Not cool apparently. A flick through a diary from 1994 contains the following entry:



“Non-uniform day in school today. Wore my Star Trek t-shirt. NEVER WEAR STAR TREK T-SHIRT TO SCHOOL EVER AGAIN.”



It seems that back then, the cutthroat world of Grammar school was not prepared to tolerate the existence of a nerdish kid wearing a Star Trek t-shirt. Apparently, being into stuff wasn’t cool.

So how is it that I can go into a high street retailer and purchase a ‘retro’ Star Trek t-shirt with out any shame, and then wear it on a night out, thinking to myself, “Yeah…you’ve GOT IT GOIN’ ON”? How did my cultural bearings become so askew? We’re facing a situation where I’m wearing an ironic t-shirt, in a completely sincere way, but am too intimidated to wear a completely non-ironic t-shirt, for fear that I’ll be misinterpreted.



Or something…



WHAT!?!?!?

IRONY CIRCUTS OVERLOADING!?!?!?!?



CTRL + ALT + DEL


Anyway, it’s a pretty nifty t-shirt, and I think it’s cool.

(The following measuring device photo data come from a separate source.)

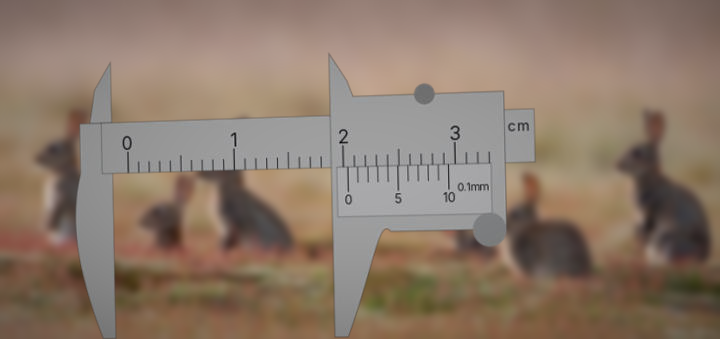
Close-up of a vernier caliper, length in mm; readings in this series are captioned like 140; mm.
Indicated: 20.4; mm
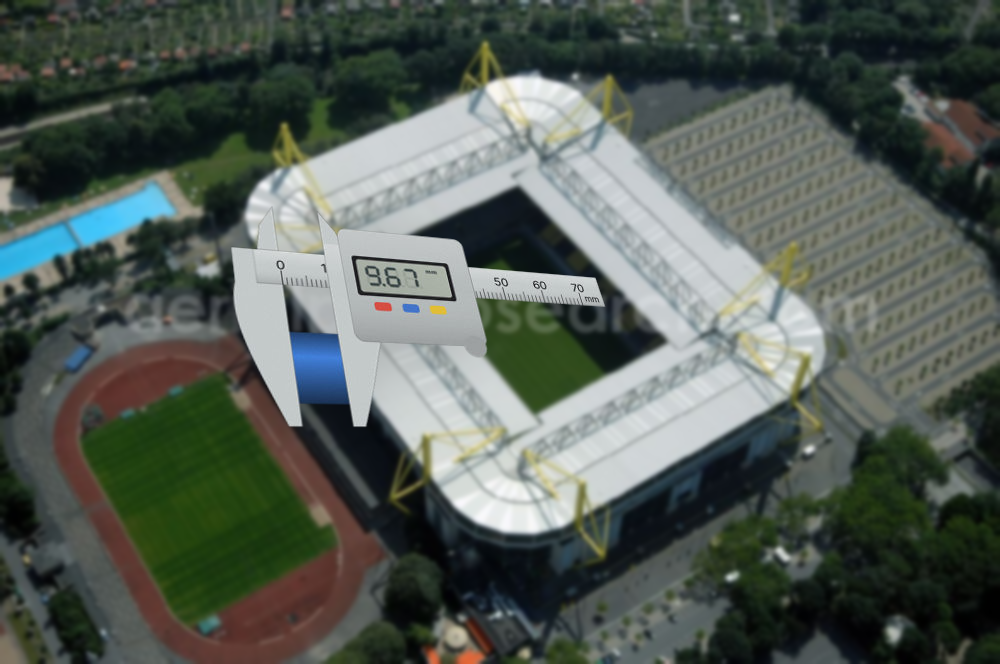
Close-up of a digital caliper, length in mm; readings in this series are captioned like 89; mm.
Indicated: 9.67; mm
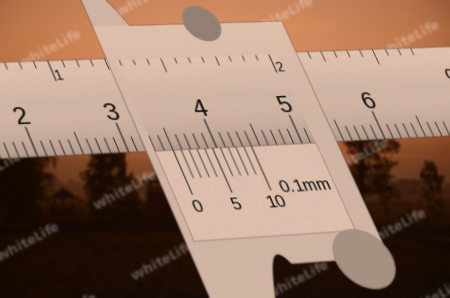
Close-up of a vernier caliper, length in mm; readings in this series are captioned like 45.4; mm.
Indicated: 35.0; mm
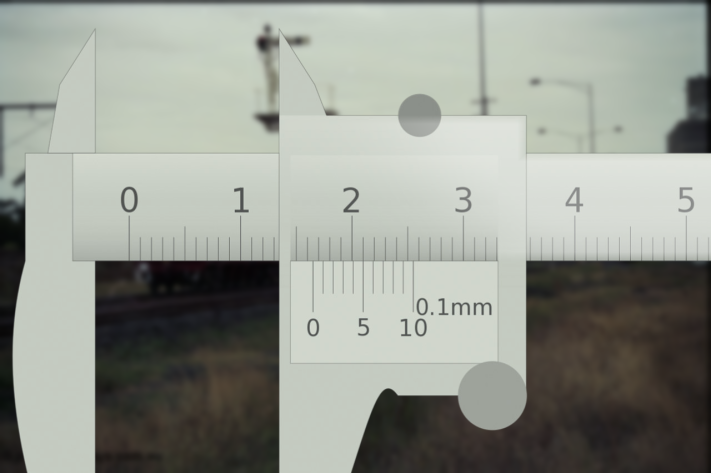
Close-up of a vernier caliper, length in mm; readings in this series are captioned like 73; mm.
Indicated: 16.5; mm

And in a way, it’s possibly prompting a profound change of lifestyle. Perhaps if I was able to drop all this cultural baggage, I’d be able to just embrace my surroundings, and make the most of it? If I was true to myself, and were to acknowledge the inherent clichés in my being, then perhaps I’d be able to adapt myself to the modern age, rather than feeling like some kind of piece of cultural archaeology?



There are lessons to be learned. What Joe Lally is doing right now, is deeply, deeply unfashionable. His music is cerebral and intense – it’s certainly not party music. The sentiments he projects, and the sincerity with which he projects them, are deeply unfashionable. I mean, yeah – sure we all hate war, but like, do we have to totally go on about it, or some junk?



No, we don’t have to, but the point is that HE has to. And that’s what matters, whether we’re listening or not.



With this example, your correspondent has taken a look at himself, and acknowledged a few facts which will hopefully lead to better living through understanding.



Some points:



1. The undersigned is happy enough to wear his Star Trek t-shirt because- you know what? – he really likes Star Trek (only the original series, though). And the undersigned is also prepared to acknowledge the fact that he probably won’t wear his original retro t-shirt because it is over a decade old, and looks totally horrible, whereas his new one looks a bit stylish.



2. The undersigned is prepared to admit that he is a slightly hackneyed Pitchfork reader in his late 20s, who listens to a lot of indie-rock, but has never really felt the need to investigate hip-hop. And he’s ok with that.

3. The undersigned has come to the realisation that he doesn’t really like going out to clubs, etc, and never really saw the point in it. It’s not that he doesn’t like dancing, rather that the apparatus for him to do so does not currently exist.



4. The undersigned believes that by supporting local talent (musicians, writers, film-makers, photographers, etc) that he is making a difference. He believes you should do this too.



5. The undersigned is happy to celebrate the fact that he has many interests, and likes the fact that he can’t get interested in something without wanting to GET INVOLVED. Hence, releasing records, writing articles, doing his own comic, etc.



6. The undersigned has finally come to the realisation that he is more or less over breaking up with someone at the start of the year, but would still like to see them, just because he can’t remember the sound of their voice.




Yours, in hope,

Steven Rainey


And if that ain’t some kind of fully fledged cultural manifesto, then I don’t know what is!



Unfortunately, your correspondent attempted to put his newfound enlightenment into practice, by going out to Lavery’s on a Saturday night, and found that he didn’t really feel that cool – at all. All the hipsters and young people intimidated him, so he went home.



SO MUCH FOR THE POWER OF POSITIVE THINKING!